ABSTRACT

Our ancestors 40,000 years ago felt compelled to carve out of rock and ivory representations of nudes and effigies of the animals that they hunted, creating work that has influenced a generation of Modern painters and sculptors. The compulsion of early man to make art suggests that it was important to his survival; as important perhaps as food and warmth. Art of the Ice Age is not a commodity. Early Christian art is not a commodity; art made for the temple, the shrine, the mosque and the cathedral is not a commodity, although it can all be commoditised. Art that is a commodity is such because it exists within a world that packages needs and desires into goods. Art that is made today but has not sold on the global art market is not art because the system within which it exists does not recognise it as such.

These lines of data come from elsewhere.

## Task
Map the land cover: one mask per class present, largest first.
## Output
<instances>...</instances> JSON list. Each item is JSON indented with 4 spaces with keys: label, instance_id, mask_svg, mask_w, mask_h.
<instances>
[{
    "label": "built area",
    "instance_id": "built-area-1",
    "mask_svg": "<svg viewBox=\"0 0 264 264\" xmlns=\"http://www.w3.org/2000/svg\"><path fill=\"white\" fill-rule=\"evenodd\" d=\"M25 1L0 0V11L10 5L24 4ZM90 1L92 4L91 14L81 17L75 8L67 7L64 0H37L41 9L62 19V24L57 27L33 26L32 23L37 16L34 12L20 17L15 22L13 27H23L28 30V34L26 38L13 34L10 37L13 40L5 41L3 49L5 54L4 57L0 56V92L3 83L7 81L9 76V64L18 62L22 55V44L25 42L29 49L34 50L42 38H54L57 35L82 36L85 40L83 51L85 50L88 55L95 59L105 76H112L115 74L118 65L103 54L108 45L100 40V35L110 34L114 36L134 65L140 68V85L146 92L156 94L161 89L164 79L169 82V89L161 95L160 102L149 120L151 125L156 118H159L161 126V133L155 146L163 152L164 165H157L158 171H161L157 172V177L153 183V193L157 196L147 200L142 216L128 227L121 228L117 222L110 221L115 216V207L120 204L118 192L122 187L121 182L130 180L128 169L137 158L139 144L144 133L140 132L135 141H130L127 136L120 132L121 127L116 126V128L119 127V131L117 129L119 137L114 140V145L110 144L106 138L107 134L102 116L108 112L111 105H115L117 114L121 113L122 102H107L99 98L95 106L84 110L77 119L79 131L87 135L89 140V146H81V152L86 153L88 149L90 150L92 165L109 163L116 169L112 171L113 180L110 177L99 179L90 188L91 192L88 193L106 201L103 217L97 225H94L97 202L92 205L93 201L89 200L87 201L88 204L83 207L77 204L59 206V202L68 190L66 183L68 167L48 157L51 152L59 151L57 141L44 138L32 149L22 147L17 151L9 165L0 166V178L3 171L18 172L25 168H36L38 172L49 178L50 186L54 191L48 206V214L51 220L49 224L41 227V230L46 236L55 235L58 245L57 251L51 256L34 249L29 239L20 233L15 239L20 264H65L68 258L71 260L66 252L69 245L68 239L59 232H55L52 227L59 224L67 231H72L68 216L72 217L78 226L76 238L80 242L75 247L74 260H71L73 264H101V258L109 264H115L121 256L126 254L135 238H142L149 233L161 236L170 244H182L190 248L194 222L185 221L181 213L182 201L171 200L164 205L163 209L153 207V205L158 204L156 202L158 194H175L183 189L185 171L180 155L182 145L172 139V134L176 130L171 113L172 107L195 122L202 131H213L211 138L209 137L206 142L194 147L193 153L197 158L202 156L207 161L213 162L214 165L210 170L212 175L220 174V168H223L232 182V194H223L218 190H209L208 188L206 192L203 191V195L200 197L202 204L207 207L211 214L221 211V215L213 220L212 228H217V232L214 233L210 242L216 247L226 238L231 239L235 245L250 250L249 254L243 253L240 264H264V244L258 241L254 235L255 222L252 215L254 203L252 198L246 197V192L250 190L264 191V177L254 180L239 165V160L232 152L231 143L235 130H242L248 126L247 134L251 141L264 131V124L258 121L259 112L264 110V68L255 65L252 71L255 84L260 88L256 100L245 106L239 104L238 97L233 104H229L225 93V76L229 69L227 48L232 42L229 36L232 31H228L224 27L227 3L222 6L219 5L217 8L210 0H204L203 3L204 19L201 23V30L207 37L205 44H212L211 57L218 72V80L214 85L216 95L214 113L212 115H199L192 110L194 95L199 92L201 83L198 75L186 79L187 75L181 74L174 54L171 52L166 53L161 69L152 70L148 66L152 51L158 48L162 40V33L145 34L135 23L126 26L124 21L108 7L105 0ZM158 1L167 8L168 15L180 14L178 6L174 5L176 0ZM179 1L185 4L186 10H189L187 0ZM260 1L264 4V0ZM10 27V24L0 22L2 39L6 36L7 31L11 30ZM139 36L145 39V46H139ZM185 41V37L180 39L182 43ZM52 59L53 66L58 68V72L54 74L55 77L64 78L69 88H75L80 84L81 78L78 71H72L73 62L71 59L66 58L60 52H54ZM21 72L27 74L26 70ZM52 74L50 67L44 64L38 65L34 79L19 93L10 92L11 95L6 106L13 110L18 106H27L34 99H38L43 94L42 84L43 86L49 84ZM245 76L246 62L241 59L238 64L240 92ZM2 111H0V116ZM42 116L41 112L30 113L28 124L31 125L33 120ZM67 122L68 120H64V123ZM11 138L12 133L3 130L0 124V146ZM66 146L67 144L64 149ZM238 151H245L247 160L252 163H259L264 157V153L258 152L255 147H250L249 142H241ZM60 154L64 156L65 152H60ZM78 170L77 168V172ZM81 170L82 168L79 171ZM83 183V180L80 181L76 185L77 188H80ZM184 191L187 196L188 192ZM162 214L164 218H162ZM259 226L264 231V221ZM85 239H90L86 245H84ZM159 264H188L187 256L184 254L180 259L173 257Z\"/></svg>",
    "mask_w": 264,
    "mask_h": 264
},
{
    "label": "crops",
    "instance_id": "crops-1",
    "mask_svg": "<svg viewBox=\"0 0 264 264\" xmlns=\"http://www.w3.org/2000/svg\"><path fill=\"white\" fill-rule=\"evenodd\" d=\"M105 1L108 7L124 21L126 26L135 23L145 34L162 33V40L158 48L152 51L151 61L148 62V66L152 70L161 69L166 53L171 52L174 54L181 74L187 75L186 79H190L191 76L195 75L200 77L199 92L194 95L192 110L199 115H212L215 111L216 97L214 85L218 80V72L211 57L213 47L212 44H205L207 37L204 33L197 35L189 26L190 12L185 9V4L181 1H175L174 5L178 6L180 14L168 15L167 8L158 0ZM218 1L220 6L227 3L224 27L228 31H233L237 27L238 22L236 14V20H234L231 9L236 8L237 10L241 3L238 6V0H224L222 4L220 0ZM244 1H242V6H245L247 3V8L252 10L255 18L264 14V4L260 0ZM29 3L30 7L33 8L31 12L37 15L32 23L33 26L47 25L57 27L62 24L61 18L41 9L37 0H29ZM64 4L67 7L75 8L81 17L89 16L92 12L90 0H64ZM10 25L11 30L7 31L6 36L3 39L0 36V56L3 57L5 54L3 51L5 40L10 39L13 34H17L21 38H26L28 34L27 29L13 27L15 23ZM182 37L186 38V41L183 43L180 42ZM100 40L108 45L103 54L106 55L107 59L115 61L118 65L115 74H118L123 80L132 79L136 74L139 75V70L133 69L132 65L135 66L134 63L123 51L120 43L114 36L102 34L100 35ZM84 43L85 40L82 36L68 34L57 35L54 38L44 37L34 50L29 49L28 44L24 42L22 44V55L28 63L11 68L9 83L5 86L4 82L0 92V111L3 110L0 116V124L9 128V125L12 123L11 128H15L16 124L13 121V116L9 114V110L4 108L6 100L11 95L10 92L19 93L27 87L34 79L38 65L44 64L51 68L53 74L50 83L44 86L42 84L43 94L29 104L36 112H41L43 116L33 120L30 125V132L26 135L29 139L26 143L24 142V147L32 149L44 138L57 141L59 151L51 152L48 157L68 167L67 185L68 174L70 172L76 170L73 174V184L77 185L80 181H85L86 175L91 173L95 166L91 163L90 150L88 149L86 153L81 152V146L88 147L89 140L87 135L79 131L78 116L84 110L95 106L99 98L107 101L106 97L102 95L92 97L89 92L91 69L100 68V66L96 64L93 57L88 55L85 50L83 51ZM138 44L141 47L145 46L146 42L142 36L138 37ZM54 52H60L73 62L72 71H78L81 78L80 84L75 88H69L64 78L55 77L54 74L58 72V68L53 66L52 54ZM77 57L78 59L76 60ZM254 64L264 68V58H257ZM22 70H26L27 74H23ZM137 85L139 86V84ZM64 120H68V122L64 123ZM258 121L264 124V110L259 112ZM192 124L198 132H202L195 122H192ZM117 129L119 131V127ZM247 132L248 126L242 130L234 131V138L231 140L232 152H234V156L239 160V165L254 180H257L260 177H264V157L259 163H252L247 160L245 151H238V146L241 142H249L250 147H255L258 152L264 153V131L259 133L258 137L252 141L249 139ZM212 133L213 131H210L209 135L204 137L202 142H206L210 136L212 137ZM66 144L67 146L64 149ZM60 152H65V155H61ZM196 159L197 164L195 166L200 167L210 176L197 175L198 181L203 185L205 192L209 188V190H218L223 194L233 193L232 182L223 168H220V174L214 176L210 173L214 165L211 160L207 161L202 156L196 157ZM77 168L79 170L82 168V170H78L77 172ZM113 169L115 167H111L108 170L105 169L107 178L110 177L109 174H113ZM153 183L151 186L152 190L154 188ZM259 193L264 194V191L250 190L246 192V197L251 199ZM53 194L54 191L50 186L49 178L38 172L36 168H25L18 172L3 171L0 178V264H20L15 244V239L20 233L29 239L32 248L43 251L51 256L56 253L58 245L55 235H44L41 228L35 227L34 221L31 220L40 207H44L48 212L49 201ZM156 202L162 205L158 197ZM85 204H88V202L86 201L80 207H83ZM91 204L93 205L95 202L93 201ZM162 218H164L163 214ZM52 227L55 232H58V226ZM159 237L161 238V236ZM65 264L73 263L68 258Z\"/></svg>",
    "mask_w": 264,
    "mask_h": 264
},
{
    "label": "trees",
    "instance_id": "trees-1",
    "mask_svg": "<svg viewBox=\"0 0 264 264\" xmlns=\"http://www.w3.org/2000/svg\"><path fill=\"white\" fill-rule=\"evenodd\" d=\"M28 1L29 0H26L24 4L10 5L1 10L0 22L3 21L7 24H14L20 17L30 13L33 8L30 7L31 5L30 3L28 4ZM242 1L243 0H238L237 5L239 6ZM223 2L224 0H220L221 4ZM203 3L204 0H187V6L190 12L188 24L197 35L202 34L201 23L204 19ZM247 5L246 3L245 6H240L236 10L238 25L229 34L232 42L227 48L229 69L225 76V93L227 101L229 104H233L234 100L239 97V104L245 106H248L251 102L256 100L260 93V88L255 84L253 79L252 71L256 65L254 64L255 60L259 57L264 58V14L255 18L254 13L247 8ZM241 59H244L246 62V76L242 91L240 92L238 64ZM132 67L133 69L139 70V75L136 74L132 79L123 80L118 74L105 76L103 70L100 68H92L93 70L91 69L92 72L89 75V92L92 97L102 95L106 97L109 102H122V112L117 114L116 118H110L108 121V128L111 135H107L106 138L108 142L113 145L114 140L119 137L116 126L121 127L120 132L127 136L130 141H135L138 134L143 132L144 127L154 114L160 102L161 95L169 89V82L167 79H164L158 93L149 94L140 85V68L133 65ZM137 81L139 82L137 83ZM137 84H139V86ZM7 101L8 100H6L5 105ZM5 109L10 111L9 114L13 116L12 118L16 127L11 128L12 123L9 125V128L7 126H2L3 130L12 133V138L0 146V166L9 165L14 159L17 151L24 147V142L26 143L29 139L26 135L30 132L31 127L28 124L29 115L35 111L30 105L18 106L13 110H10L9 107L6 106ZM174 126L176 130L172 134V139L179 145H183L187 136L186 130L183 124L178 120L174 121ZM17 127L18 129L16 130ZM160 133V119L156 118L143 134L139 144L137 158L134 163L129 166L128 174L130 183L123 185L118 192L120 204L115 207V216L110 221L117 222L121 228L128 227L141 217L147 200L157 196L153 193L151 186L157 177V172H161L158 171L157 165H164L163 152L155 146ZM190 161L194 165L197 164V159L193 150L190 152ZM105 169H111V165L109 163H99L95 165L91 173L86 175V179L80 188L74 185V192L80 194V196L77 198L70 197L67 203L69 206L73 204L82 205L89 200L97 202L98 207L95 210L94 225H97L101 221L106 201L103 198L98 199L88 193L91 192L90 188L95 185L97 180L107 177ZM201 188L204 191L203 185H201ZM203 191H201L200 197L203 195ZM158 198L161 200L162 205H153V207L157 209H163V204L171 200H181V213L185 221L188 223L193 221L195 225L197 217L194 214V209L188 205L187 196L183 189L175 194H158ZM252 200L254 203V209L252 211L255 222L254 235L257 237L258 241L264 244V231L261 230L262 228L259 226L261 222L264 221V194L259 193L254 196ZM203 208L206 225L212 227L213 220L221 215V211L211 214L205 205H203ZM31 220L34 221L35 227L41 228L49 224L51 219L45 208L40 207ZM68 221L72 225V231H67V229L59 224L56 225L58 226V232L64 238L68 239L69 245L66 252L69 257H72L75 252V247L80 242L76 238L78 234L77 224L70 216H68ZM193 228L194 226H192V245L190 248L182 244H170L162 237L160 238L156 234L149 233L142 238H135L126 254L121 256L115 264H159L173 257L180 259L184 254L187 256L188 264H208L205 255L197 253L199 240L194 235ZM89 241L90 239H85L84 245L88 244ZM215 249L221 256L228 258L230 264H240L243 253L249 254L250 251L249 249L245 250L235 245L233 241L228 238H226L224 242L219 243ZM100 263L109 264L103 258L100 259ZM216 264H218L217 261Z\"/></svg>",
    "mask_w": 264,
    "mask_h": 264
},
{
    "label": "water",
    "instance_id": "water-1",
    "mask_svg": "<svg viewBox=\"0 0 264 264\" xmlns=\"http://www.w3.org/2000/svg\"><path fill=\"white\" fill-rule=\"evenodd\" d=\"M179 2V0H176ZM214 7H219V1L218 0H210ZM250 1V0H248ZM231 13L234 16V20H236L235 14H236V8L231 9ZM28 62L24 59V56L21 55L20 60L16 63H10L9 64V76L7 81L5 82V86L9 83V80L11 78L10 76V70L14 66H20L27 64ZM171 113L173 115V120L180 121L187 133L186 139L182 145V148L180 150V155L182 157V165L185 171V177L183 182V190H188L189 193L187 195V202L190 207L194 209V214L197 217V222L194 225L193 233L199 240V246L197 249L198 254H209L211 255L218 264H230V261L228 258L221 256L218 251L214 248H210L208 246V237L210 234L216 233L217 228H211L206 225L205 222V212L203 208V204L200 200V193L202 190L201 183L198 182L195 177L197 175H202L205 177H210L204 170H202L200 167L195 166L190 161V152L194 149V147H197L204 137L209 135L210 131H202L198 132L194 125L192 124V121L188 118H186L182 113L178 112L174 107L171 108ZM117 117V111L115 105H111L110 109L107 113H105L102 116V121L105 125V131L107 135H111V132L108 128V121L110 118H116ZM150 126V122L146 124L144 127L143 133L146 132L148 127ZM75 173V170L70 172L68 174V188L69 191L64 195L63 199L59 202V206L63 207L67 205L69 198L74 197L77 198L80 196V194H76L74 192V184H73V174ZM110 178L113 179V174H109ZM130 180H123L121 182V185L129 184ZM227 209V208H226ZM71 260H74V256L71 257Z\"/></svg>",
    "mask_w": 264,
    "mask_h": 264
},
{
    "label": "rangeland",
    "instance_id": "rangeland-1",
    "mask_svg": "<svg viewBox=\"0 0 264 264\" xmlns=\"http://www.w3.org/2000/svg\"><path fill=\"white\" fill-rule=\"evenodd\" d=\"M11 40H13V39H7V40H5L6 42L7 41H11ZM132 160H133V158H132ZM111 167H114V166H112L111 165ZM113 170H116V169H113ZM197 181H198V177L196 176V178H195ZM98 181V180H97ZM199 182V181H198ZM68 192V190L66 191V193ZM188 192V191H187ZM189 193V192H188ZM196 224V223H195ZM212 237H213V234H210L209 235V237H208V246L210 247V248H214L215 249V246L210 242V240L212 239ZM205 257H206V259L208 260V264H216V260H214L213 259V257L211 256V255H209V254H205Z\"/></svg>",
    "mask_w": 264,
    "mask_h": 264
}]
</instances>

The art of the past has intrinsic qualities that may have been fabricated by a commodity market, but need not have been. It carries with it internal, aesthetic characteristics that define it as art irrespective of whether we place the same value on it today. But some art is completely free of an association with other merchandise. This material that has been exchanged within different systems may not be a commodity, but it is art. The value of the art commodity is expressed in numerals and the value of this other art is stated as a gift. Not a douceur, but a gift without expectation of reward. This art is commonly in the form of craft and will be introduced in the last chapter. In this chapter we will focus on the art commodity around which a distribution system has formed. The system in this instance is replete with bruited sound-bites uttered by participants with strong vested interests; a reflection of our imperfect selves.